# Tweaked and FF1 Modems



## robindean (Nov 19, 2012)

I know, it's an age old issue but I've not found a thread that is dedicated to it specifically.

I'm making my first attempt at working with Tweaked after having already updated to the FF1 modems.

You probably already know that, based on this info, I'm running an EI2 kernel with an FF1 baseband.

So, my questions are:

1) Is there something I'm supposed to do to make the FF1 modems work nicely with Tweaked?

2) If #1 is a no-go, Is there a version of the EI2 baseband that can be flashed?


----------



## daventodd (Nov 29, 2011)

I'm guessing that we're running identical setups (RCHP's kernel on Tweaked v2.2 after the FF1 update). As per what I know, there is no way to revert to an older version of our radios. Since dev attention is limited, the Stratosphere radios have not been "cracked" (for lack of better words).

1) Since I can send/receive calls and texts and use data networks, the FF1 modems seem to "work nicely" IMO.

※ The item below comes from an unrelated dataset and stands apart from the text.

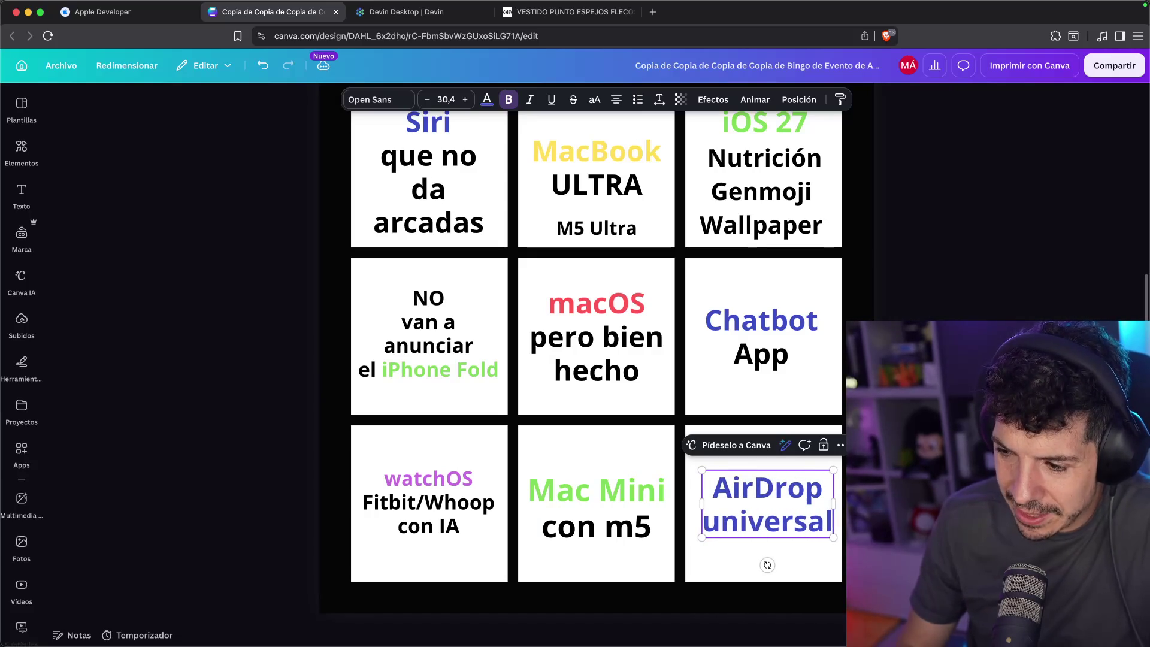
key(Escape)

2) From what I've been told, if you've updated to FF1, there isn't a way to go back. EDIT: I just remembered about the Stock EI2 Recovery ROM that will get you back to full stock, but I'm not sure if it restores radios as well.


----------



## robindean (Nov 19, 2012)

Yeah, I've actually got the full stock rom sitting in wait, should I ever need to trade the phone in for one reason or another.

If only there were a decent bridge between EI2 and FF1. Really, I'm mostly interested in overclocking and undervolting.

Until a solution is available, I'll skip Tweaked. I'd develop overclocking for FF1 myself if I knew how. I've never toyed with phones to that extent.


----------



## daventodd (Nov 29, 2011)

robindean said:


> Yeah, I've actually got the full stock rom sitting in wait, should I ever need to trade the phone in for one reason or another.
> 
> If only there were a decent bridge between EI2 and FF1. Really, I'm mostly interested in overclocking and undervolting.
> 
> Until a solution is available, I'll skip Tweaked. I'd develop overclocking for FF1 myself if I knew how. I've never toyed with phones to that extent.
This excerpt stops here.